## COMPLETE THE FOLLOWING
(A) Which board members does the news item on the PRPD board appointments say are continuing their service, and with what affiliations?
(B) Pick up the news item on the PRPD board appointments after its final sentence and write the next part.

## DOCUMENT SEGMENT
Friday, March 31, 2017


Jody Evans, CEO of the Public Radio Program Directors Association (PRPD), announced three new members have been appointed to the organization’s Board of Directors. They are Kristen Muller of KPCC, Jacqueline Cincotta of WNYC and Fred Jacobs of Jacobs Media.

Also, Hawk Mendenhall is now Chair of the board.

The appointments fill board seats being vacated by Bill Anderson of KCUR, Michael Arnold of Wisconsin Public Radio and Tamar Charney of NPR. Charney had been chair of the board.

Other members continuing their service on the board are: John Hoban (KJZZ), Bill Lueth (KDFC), Matt Abramovitz (WQXR), Ben Adler (KXJZ), Lynne Clendenin (KOPB), Kerri Hoffman (PRX) and Todd Mundt (NPR/WBUR).

Here is more about each of the three new board members:

Kristen Muller, Head of Content Innovation
Southern California Radio, Los Angeles

Kristen Muller
Muller oversees content on the broadcast and digital platforms of KPCC. She is in charge of innovation strategy and project.

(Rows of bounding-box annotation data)
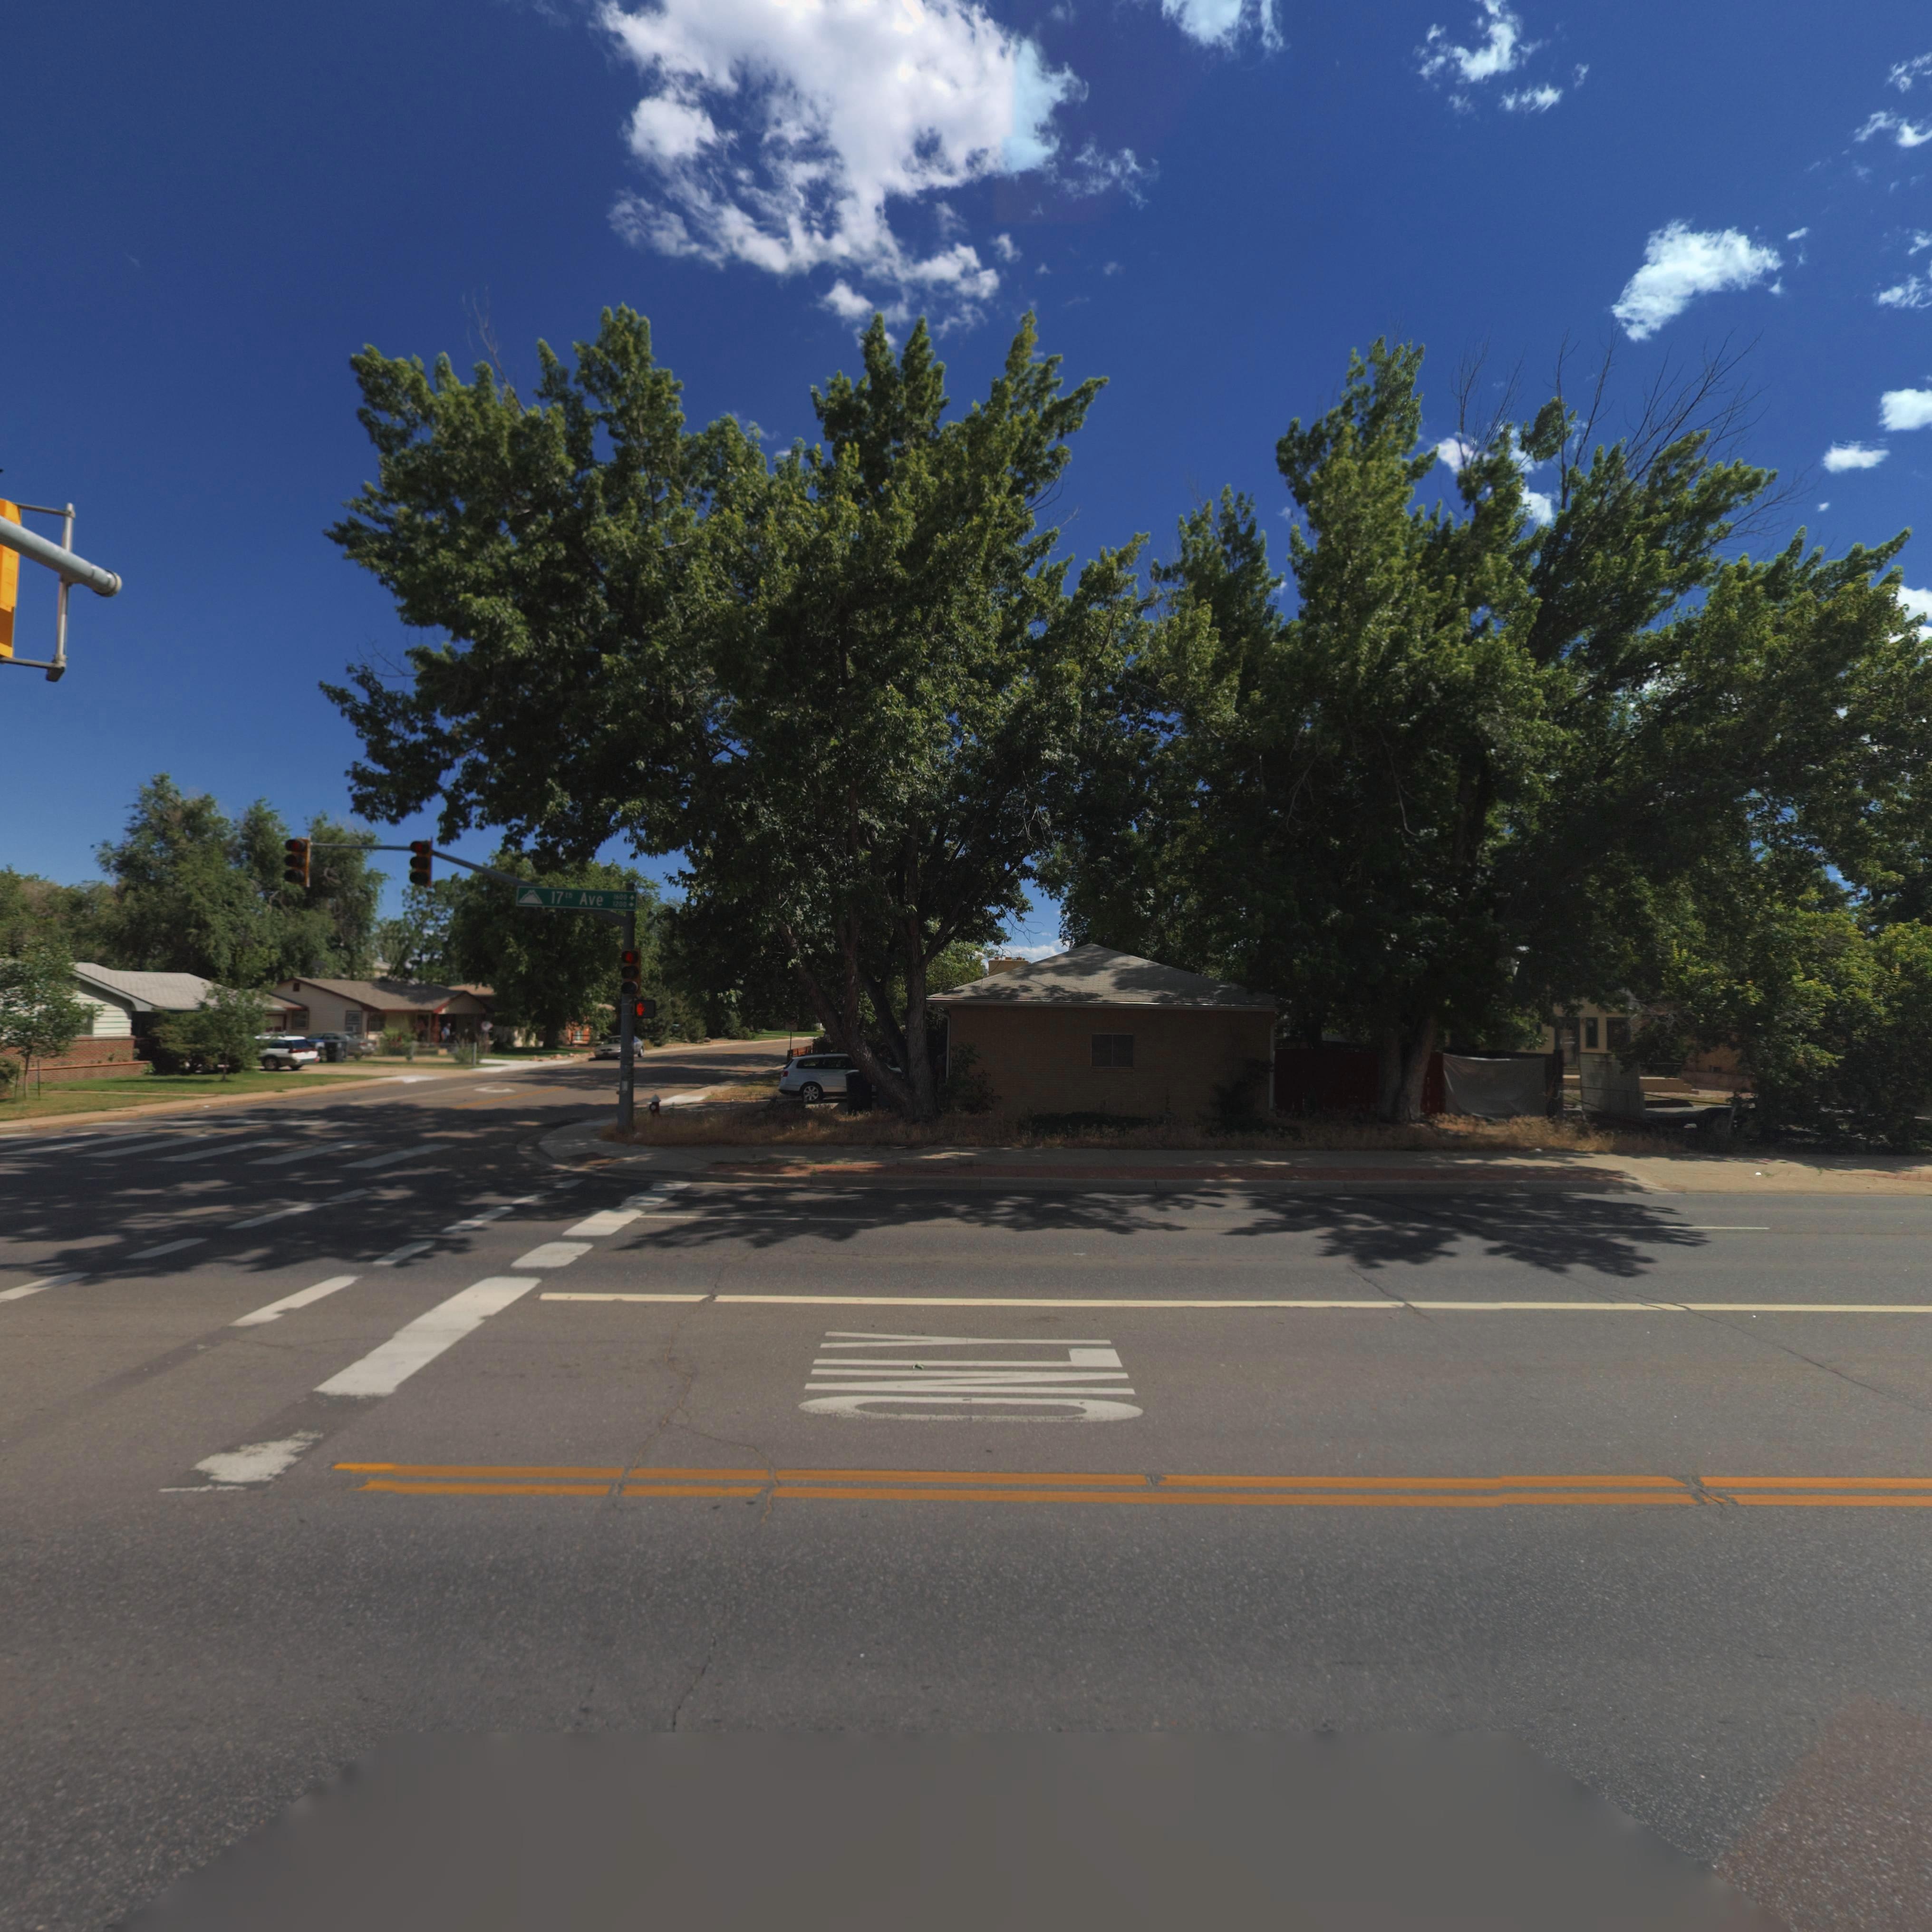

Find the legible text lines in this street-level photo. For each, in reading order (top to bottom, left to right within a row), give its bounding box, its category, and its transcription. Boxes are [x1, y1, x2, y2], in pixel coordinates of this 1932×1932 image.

[551, 890, 603, 906] StreetName: 17th Ave
[613, 893, 628, 900] StreetNumberRange: 1600
[612, 900, 634, 908] StreetNumberRange: 1200 ->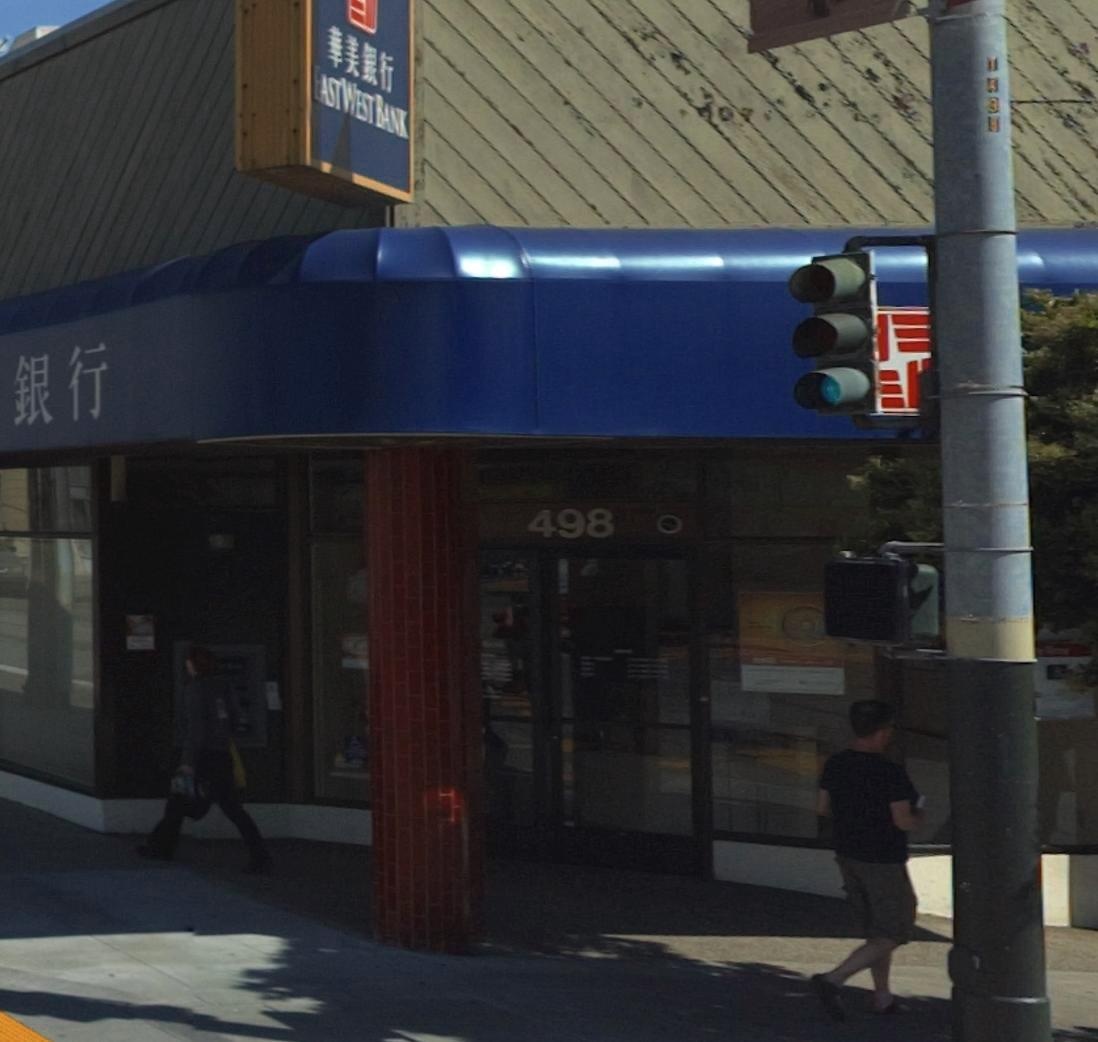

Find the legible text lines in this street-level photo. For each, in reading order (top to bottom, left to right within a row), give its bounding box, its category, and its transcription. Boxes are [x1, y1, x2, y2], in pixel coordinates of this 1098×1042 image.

[313, 63, 410, 142] BusinessName: EastWest Bank
[525, 505, 615, 539] StreetNumber: 498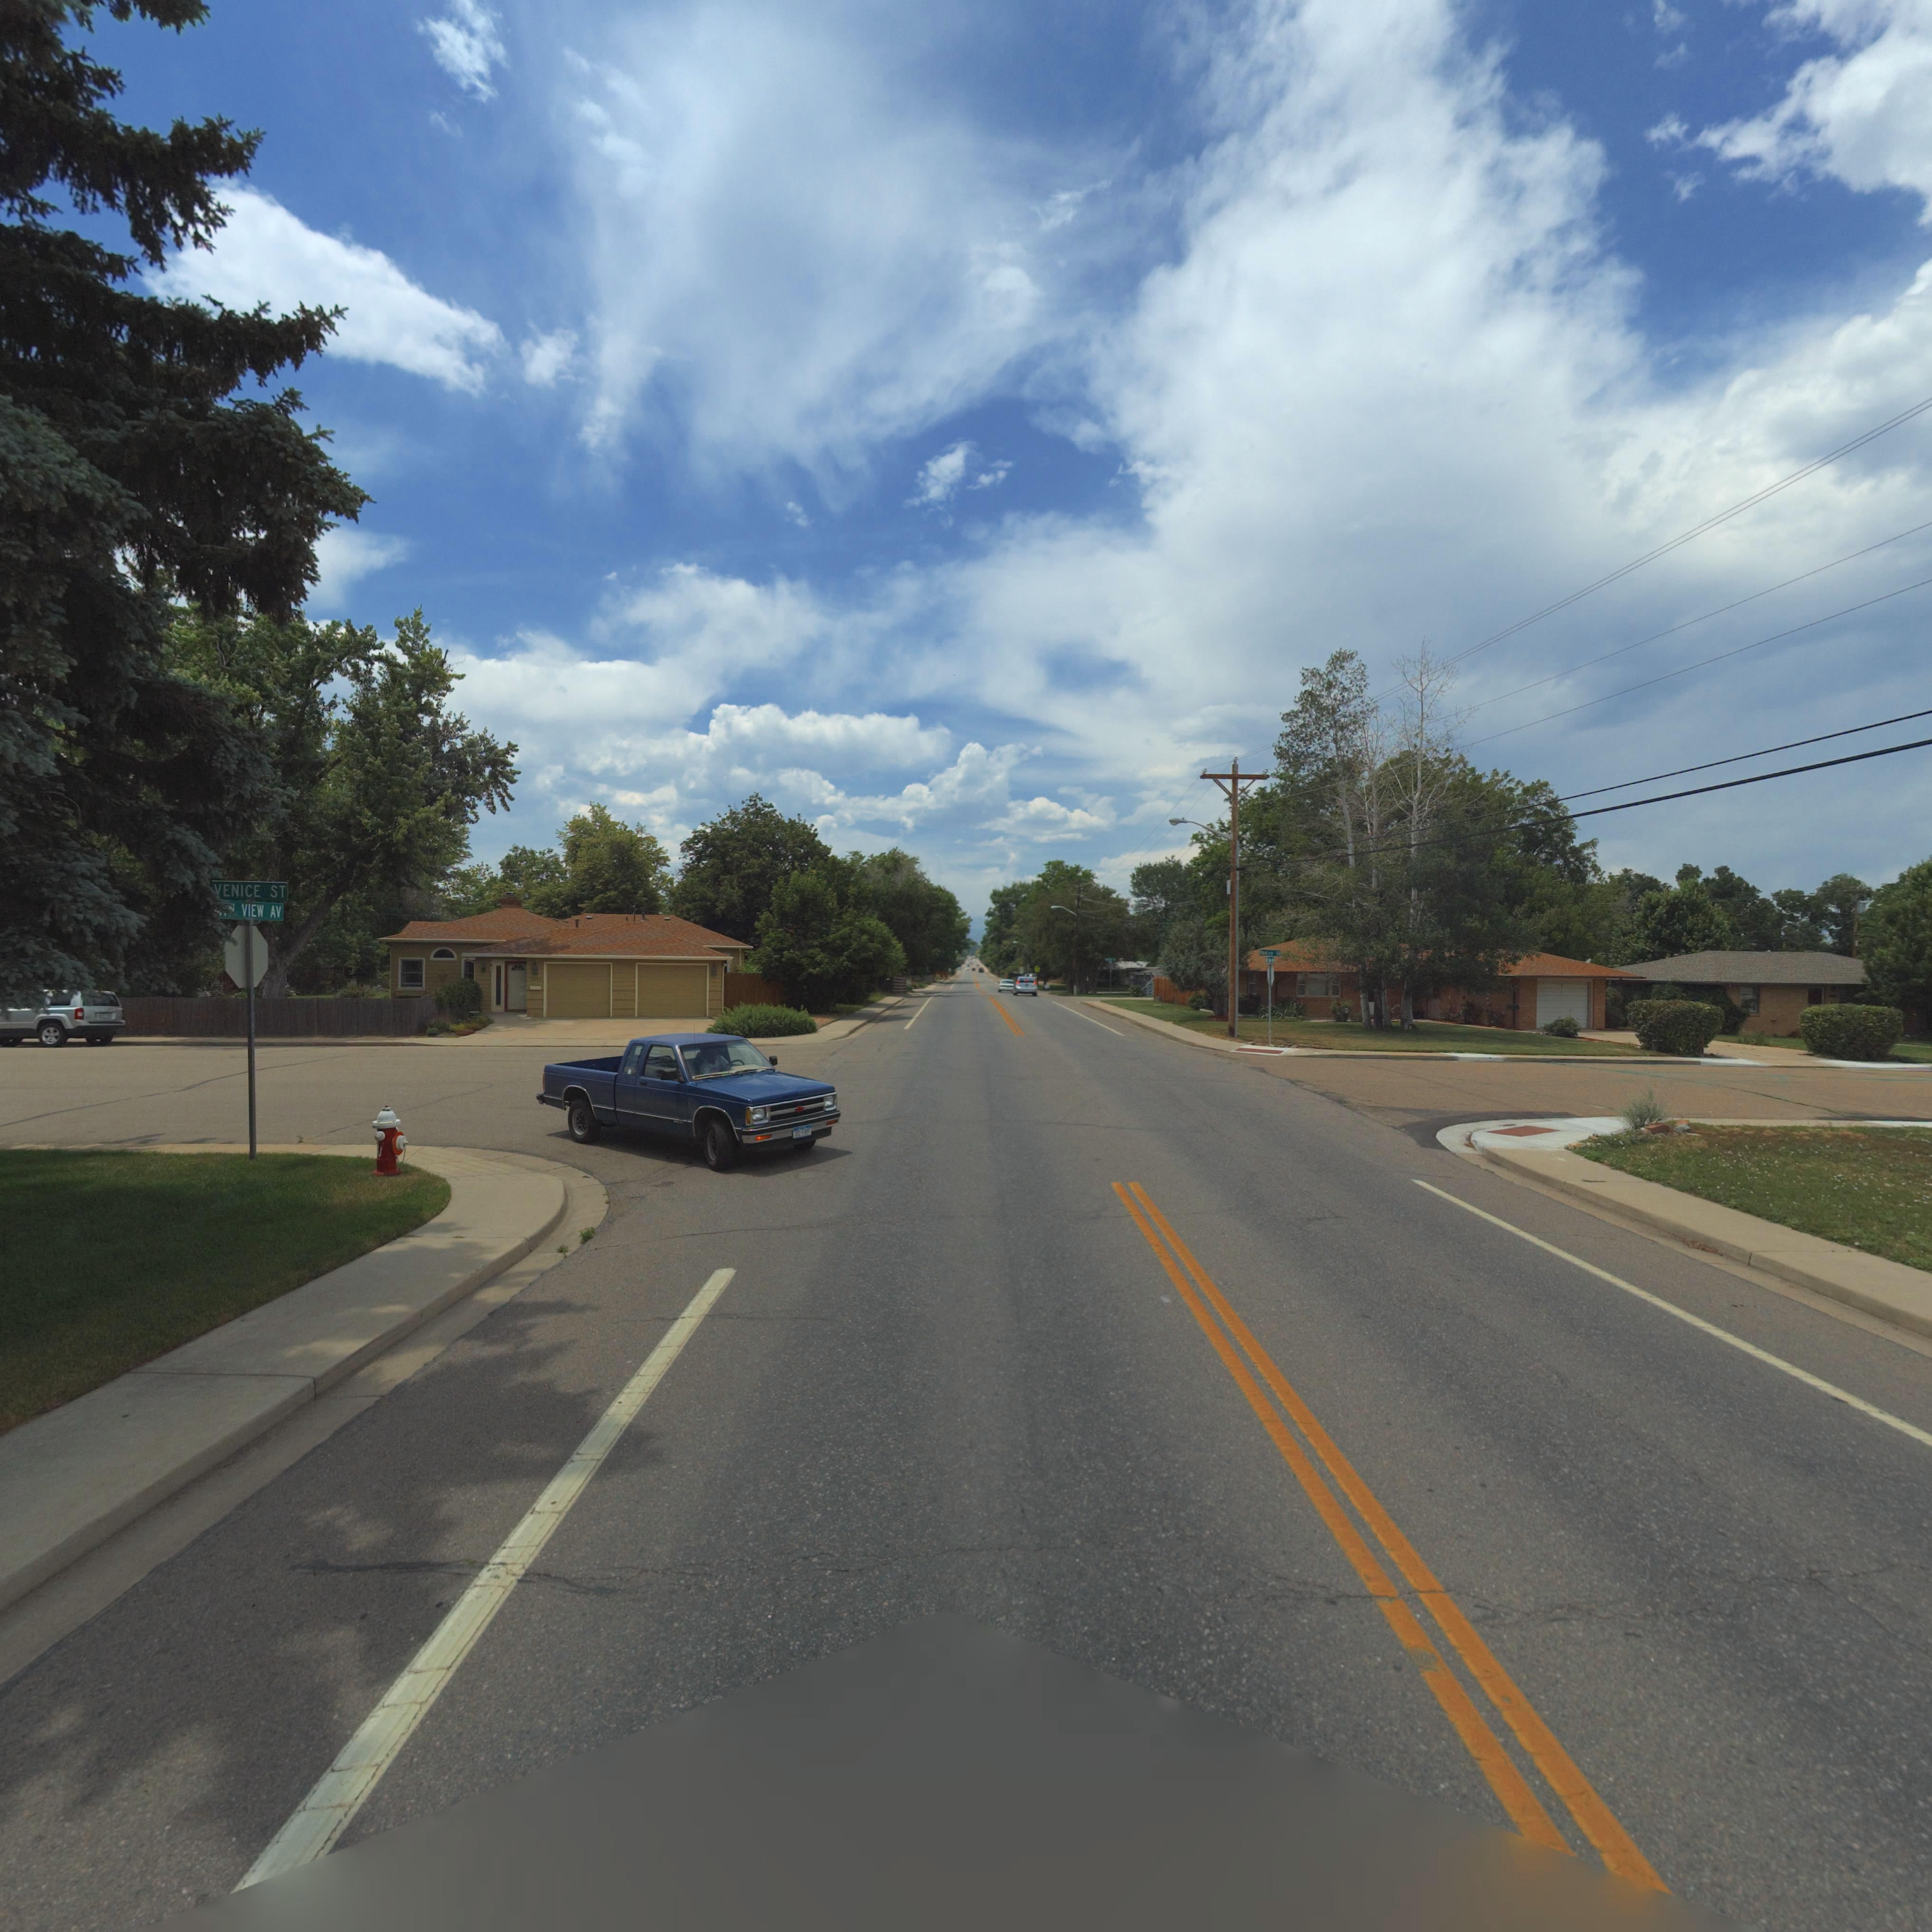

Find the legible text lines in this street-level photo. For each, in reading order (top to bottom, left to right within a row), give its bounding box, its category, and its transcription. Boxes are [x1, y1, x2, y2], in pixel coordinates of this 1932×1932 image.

## IN RESPONSE
(A) John Hoban (KJZZ), Bill Lueth (KDFC), Matt Abramovitz (WQXR), Ben Adler (KXJZ), Lynne Clendenin (KOPB), Kerri Hoffman (PRX), Todd Mundt (NPR/WBUR)

(B)
Previously she was Senior Managing Editor for KPCC News and producer of Take Two and the Madeleine Brand Show. Before she joined KPCC, Muller spent over a decade with CBS News as a producer for the CBS Evening News and 60 Minutes.

In 2016, Muller was a John S. Knight Journalism Fellow at Stanford University where she examined journalism in the age of the mega-platforms. Her work focuses on entrepreneurship, digital innovation and management strategies.

Jacqueline Cincotta
Jacqueline Cincotta, Program Director
WNYC, New York

Cincotta has worked at WNYC since 2002 and has been PD since May 2012. Prior to joining WNYC, she worked for several New York advertising and marketing companies, specializing in digital business solutions and graphic design.

Cincotta started her career in radio while she was a student at SUNY, Oneonta. After graduating she worked as an on-air host at Long Island commercial talk station WALK.

Cincotta still occasionally is on the air on WNYC, something she apparently loves. In 2011 she hosted an edition of WNYC’s Soundcheck about the impact of popular music on life at the “tender age” of 14. She shared her music confessions with Dave Gahan of Depeche Mode. You can listen to this delightful story here.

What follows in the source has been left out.